I don't buy my pet's food at the grocery store, so I really don't pay attention to what the local stores carry.

I get my meat from a local farmer and butcher.

My main source of RBM for the cats is baby chicks (whole), quail and chicken wings. I get a really good deal on the baby chicks so I use this a lot, and just vary the MM more. I have a hard time finding rabbit but if I did I would try to use that, although it is a little harder bone so I usually give it to Stark and give the meat to the cats.


----------



## phgsd (Jun 6, 2004)

I tried to do raw with my 2 boys for a while. My younger cat (6 yrs old) tends to throw up anything he's not used to, even small pieces. As a kitten I did occasionally give him raw, but I guess he lost his ability to digest it over the years. If you give him more than about 1/2" chunk of meat he will throw it up. I tried mixing tiny bits of meat in with a can of food (grain free, he doesn't throw canned foods up), in the hopes that it'd help build up his digestion, but then he'd just throw everything up. 
He likes some types of raw meat - will eat beef and turkey, but won't touch pork...
My older guy (13 yrs old, rescued over the summer, mostly blind) eats anything and everything, and seems fine with it.

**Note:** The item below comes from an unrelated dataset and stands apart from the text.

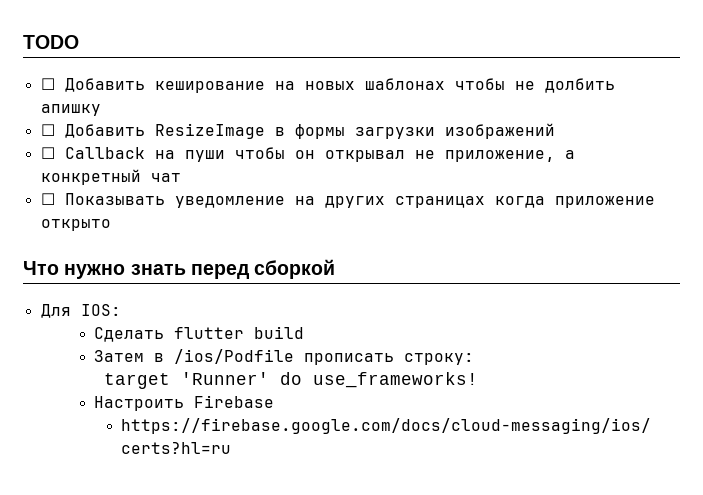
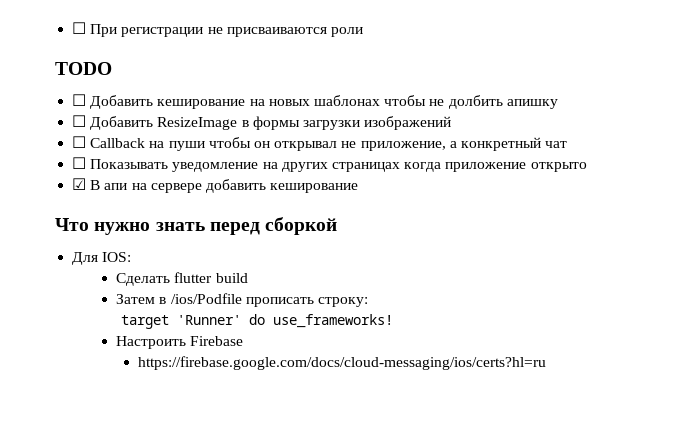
(23, 42) none -> [72,22,363,37] ☐ При регистрации не присваиваются роли //
(111, 225) none -> [72,178,359,193] // ☑ В апи на сервере добавить кеширование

I decided to try some of the Nature's Variety raw medallions. Neither of the cats really liked them much. I tried for a week or so but the food just sat in their bowls, I ended up feeding most of them to the dogs. 

I have sort of given up on feeding mostly raw, have just been working little bits of meat into their diets so hopefully over time my younger guy will be able to tolerate it better. They get mostly grain free canned and I try to give a few small pieces of meat spread apart throughout each day, hopefully in time I can increase the meat more and more.

I can comment on the difference in my old guy between Pedigree (what he was eating at the shelter) and grain free cans/kibble. When I got him, he was very overweight, his eyes were runny, he smelled bad, his coat was ugly and he had really bad dandruff. Now he has a beautiful shiny coat, no goopy eyes, he looks really good, plus he's lost a lot of weight. He could still lose a little bit more.

Oh and he is playing again! When I first got him he'd just sleep all day long, he didn't move much. I tried to get him moving (making him follow me around the house a few times before feeding!) and his energy went up. He actually gets the zoomies about once a day now and runs and plays - it's adorable.

Again he isn't entirely raw fed, but hopefully I can switch them eventually.


----------



## BowWowMeow (May 7, 2007)

I gave Cleo some tiny chopped up pieces of turkey liver, kidney and heart tonight and she gobbled it up. These days she tends to throw up when she eats raw but luckily she kept it down tonight. 

Patti, there is some good info here on feeding raw to cats: http://www.holisticat.com/well-fed/


----------



## mspiker03 (Dec 7, 2006)

If Rei is ever on here again (The Stig with Janka)...she feeds (or did feed) her cat(s) raw. I would pm her though sine she isn't on much these days.


----------